__Data to process__.
---+---

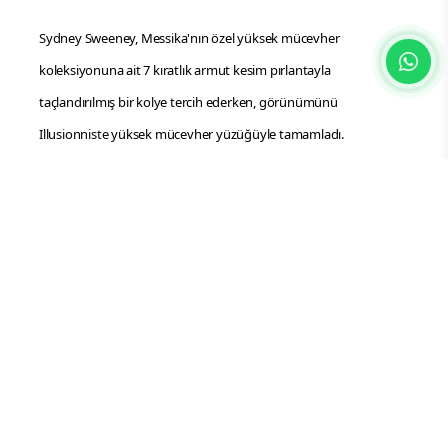
Sydney Sweeney, Messika'nın özel yüksek mücevher
koleksiyonuna ait 7 kıratlık armut kesim pırlantayla
taçlandırılmış bir kolye tercih ederken, görünümünü
Illusionniste yüksek mücevher yüzüğüyle tamamladı.
Vittoria Ceretti ise stilini, Desert Bloom yüksek mücevher
koleksiyonundan kolye, My Twin küpeler, Desert Bloom yüzük
ve Glam’Azone çift yüzükle taçlandırdı.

---+---

__What is required__. Restate the data word for word from its first line through the line with "koleksiyonundan kolye, My", leaving out any picture along the way.

__Task response__.
Sydney Sweeney, Messika'nın özel yüksek mücevher
koleksiyonuna ait 7 kıratlık armut kesim pırlantayla
taçlandırılmış bir kolye tercih ederken, görünümünü
Illusionniste yüksek mücevher yüzüğüyle tamamladı.
Vittoria Ceretti ise stilini, Desert Bloom yüksek mücevher
koleksiyonundan kolye, My Twin küpeler, Desert Bloom yüzük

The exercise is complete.